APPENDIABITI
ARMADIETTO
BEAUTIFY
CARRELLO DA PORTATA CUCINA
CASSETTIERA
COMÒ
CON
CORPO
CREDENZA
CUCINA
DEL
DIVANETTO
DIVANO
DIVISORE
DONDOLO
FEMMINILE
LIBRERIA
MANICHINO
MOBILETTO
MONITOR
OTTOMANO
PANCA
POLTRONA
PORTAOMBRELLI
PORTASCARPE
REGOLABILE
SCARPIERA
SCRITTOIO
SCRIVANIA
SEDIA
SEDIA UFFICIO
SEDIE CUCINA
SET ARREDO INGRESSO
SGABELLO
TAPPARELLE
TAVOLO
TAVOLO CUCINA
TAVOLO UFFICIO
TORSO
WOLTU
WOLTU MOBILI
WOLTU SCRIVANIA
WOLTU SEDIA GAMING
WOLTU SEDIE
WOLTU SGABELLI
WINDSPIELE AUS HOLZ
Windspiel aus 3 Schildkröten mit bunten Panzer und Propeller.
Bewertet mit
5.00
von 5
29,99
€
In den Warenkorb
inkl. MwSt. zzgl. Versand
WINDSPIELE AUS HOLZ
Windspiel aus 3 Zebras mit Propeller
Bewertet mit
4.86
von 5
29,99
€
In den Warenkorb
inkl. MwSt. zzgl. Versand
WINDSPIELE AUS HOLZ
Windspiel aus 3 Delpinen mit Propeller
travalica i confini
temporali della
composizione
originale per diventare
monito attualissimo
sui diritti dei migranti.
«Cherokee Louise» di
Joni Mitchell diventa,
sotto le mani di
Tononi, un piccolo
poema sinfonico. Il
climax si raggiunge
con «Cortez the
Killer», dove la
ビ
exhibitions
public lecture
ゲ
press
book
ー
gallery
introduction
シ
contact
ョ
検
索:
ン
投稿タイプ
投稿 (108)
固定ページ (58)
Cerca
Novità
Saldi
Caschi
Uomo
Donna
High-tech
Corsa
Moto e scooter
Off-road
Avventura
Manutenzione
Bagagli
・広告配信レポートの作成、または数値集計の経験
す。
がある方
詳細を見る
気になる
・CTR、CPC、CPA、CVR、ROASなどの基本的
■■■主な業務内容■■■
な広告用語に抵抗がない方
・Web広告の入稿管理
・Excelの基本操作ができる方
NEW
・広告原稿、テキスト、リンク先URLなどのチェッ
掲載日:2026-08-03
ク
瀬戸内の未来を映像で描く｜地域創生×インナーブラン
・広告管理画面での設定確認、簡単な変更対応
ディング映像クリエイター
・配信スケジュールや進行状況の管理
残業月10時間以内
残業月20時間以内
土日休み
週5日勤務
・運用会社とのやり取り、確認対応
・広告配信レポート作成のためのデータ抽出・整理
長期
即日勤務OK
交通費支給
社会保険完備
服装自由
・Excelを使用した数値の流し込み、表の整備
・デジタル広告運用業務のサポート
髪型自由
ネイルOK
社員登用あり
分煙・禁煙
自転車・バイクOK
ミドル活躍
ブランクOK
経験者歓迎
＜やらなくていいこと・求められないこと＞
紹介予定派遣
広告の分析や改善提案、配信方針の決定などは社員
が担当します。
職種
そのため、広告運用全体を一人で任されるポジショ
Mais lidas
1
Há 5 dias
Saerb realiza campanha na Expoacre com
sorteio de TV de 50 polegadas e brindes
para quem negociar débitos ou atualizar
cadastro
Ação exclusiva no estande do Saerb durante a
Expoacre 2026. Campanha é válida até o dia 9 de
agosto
-*-*-
# SOAL
Ambil setiap baris dalam daftar di atas yang mengandung kata "WOLTU", lalu tuliskan baris-baris tersebut tanpa diubah.

# JAWABAN
WOLTU
WOLTU MOBILI
WOLTU SCRIVANIA
WOLTU SEDIA GAMING
WOLTU SEDIE
WOLTU SGABELLI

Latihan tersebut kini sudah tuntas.